Supplied material:
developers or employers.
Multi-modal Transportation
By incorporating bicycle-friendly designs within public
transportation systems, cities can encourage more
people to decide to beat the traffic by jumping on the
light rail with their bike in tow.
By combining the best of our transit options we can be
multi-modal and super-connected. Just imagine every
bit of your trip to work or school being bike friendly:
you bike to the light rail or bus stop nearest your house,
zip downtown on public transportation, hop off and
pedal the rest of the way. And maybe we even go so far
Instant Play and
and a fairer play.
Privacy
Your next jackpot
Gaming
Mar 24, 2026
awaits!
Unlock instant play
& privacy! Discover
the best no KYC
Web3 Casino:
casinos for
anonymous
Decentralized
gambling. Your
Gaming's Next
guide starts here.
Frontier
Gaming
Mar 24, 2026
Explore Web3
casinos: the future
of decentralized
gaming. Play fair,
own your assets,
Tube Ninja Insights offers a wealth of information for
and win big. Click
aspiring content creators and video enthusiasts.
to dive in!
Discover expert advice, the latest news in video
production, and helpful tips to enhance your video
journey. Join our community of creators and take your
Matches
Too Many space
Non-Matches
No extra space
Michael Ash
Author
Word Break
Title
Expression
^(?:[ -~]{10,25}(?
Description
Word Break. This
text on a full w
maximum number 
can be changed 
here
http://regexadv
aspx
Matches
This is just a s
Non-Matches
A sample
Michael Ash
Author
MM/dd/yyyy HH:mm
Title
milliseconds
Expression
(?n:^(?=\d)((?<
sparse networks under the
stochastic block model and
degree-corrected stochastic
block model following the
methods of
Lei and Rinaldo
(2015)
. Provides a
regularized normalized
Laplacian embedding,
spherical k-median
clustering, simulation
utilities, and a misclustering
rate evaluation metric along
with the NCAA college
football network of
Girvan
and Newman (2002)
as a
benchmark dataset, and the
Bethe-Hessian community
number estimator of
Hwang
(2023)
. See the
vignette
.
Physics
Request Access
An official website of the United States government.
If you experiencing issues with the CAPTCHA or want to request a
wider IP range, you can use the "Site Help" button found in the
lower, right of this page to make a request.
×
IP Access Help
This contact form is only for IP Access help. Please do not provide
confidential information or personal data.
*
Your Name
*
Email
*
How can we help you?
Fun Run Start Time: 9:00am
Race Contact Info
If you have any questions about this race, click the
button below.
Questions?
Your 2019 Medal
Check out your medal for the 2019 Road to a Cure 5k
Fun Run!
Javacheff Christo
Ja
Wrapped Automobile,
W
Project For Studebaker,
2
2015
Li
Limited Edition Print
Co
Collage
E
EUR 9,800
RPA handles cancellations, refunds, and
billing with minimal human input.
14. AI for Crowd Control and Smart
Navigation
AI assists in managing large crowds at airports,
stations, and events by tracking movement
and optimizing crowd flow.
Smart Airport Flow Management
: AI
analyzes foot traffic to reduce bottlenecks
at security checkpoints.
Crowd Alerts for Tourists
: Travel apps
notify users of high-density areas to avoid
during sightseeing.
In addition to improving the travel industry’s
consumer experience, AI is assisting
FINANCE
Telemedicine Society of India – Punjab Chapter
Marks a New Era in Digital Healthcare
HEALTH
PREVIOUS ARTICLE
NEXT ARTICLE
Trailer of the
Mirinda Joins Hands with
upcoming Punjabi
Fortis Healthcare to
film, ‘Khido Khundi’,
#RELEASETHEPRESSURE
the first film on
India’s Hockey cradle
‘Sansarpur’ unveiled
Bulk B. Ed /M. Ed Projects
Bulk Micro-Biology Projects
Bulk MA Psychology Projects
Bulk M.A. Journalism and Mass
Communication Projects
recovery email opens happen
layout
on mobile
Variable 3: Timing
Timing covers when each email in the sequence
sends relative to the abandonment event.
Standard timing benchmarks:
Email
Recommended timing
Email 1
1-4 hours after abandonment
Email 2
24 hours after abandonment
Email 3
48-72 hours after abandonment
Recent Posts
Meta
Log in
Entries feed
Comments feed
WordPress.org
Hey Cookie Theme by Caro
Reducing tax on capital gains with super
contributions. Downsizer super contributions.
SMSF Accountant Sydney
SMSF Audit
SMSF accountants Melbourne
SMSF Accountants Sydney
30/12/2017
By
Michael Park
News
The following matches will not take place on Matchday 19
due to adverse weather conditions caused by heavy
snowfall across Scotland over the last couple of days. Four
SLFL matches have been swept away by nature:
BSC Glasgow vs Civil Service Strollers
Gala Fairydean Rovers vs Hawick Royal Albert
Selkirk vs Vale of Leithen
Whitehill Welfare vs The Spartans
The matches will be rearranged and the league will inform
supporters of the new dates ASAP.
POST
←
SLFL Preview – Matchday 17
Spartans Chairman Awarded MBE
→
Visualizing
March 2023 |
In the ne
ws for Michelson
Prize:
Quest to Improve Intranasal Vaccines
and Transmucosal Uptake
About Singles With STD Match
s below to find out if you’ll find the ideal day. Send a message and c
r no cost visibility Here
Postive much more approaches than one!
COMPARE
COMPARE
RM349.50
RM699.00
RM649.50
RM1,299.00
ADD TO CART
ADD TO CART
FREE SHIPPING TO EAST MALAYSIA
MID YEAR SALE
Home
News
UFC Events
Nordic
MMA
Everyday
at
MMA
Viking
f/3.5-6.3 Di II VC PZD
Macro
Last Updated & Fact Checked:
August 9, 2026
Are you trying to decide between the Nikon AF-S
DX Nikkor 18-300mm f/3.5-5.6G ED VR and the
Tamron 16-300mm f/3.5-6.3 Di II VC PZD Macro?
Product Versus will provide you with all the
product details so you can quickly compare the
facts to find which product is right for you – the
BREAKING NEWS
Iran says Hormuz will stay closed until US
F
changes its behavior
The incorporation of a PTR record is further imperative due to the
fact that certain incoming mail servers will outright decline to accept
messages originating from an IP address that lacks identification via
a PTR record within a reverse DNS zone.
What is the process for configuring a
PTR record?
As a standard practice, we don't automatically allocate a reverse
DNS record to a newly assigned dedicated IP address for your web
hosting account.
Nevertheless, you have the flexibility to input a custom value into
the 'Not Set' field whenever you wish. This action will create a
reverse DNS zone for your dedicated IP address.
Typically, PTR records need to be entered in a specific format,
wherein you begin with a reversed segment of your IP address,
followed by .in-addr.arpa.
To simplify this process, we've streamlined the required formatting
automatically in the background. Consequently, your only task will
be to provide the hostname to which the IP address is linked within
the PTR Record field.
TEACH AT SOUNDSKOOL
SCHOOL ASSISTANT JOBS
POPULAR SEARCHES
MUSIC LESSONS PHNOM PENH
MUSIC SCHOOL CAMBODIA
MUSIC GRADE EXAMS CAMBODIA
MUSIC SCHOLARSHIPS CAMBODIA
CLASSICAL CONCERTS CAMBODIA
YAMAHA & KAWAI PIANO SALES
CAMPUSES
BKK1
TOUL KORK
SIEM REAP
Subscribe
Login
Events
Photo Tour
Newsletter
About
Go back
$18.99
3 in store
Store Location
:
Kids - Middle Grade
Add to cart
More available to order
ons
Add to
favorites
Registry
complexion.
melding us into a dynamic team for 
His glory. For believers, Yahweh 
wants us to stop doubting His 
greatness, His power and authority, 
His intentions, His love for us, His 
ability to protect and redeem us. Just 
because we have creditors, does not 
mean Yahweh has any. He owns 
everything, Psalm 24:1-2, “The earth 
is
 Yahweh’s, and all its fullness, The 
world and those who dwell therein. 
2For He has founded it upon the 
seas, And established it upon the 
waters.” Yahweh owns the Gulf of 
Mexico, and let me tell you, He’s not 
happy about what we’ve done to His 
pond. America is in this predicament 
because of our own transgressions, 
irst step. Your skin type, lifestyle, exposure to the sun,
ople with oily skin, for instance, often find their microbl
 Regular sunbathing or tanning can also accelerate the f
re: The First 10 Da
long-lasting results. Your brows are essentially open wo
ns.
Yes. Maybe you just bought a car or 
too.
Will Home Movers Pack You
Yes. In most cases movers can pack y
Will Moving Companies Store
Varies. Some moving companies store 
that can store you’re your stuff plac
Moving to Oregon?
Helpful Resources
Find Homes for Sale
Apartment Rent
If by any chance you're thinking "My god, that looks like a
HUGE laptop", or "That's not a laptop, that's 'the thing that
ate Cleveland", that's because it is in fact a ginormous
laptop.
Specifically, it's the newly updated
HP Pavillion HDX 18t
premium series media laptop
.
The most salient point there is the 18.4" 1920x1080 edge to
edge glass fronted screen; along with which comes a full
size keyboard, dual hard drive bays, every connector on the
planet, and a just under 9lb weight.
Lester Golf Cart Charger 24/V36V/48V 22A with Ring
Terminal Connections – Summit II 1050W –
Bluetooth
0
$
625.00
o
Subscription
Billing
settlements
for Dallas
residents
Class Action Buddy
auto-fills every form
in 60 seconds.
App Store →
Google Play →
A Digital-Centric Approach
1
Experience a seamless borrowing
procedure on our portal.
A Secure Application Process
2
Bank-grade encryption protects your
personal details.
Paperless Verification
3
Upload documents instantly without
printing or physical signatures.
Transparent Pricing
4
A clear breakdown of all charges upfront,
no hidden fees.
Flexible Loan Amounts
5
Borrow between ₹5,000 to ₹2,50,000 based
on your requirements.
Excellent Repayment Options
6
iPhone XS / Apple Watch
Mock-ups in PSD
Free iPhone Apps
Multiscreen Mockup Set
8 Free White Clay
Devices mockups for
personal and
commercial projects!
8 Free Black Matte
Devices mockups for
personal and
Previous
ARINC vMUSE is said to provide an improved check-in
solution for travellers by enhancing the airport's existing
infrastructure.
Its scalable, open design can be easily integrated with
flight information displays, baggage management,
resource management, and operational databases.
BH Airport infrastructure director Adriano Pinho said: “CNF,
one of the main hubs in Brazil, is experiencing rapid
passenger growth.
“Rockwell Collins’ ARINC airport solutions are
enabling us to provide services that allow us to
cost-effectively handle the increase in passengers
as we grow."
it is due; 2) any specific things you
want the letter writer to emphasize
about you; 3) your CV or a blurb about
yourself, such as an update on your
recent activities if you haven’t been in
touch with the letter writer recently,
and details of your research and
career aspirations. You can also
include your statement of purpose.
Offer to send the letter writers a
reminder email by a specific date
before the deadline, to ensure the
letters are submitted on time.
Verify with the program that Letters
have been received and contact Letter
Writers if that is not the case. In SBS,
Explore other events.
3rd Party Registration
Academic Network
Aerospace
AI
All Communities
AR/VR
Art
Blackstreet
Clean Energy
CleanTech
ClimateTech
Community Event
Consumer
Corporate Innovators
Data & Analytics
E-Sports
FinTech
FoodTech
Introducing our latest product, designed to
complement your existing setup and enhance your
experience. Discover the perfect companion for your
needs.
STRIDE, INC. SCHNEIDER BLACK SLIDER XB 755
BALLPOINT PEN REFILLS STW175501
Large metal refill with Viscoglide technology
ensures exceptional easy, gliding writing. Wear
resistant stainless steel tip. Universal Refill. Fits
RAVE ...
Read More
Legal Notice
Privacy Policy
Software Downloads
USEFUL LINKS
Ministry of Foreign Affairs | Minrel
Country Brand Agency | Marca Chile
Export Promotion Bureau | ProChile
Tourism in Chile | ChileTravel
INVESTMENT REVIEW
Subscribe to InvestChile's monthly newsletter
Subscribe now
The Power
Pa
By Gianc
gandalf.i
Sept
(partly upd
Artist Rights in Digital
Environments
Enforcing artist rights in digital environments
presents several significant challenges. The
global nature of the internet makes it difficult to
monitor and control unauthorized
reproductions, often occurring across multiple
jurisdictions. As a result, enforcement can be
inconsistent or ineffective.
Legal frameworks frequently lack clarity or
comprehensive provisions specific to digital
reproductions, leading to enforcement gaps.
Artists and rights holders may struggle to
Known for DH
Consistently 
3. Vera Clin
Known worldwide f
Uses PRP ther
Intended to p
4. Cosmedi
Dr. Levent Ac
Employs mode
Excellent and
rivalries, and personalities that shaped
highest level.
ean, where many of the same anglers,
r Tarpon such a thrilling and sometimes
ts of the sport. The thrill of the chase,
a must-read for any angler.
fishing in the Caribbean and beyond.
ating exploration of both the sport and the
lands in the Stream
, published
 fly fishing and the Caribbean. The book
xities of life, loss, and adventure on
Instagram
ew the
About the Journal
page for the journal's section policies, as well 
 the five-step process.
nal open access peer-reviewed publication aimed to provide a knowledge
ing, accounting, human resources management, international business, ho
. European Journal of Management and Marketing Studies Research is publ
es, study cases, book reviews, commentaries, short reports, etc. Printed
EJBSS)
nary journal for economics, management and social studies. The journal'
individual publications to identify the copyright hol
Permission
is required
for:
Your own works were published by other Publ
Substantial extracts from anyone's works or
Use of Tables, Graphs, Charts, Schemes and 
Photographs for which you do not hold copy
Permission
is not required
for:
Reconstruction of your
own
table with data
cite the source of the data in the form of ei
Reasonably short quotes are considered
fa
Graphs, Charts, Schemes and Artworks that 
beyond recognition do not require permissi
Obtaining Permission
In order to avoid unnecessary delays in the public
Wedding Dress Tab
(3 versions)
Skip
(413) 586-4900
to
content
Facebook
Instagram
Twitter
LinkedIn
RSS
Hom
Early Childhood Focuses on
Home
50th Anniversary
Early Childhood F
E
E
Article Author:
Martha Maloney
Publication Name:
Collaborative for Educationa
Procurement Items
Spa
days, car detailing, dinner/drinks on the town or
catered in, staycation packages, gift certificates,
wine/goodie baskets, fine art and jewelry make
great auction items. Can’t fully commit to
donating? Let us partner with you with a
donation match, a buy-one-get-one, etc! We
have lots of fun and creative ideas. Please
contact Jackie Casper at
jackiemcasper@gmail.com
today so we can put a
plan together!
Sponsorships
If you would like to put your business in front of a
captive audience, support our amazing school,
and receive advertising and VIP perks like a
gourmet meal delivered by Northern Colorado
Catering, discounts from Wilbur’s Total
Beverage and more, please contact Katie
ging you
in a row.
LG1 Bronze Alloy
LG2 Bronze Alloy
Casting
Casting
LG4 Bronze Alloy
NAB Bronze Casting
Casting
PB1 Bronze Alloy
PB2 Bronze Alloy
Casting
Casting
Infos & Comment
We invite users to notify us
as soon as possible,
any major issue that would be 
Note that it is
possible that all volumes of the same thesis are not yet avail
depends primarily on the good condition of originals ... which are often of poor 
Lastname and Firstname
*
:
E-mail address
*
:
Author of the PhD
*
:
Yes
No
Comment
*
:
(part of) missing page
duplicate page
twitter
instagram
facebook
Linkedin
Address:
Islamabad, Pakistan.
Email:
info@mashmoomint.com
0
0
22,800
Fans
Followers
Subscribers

Task details: Format the stretch from the first line above through the line containing "light rail with their bike in tow." as a numbered list, skipping any blank lines.

Exercise answer:
1. developers or employers.
2. Multi-modal Transportation
3. By incorporating bicycle-friendly designs within public
4. transportation systems, cities can encourage more
5. people to decide to beat the traffic by jumping on the
6. light rail with their bike in tow.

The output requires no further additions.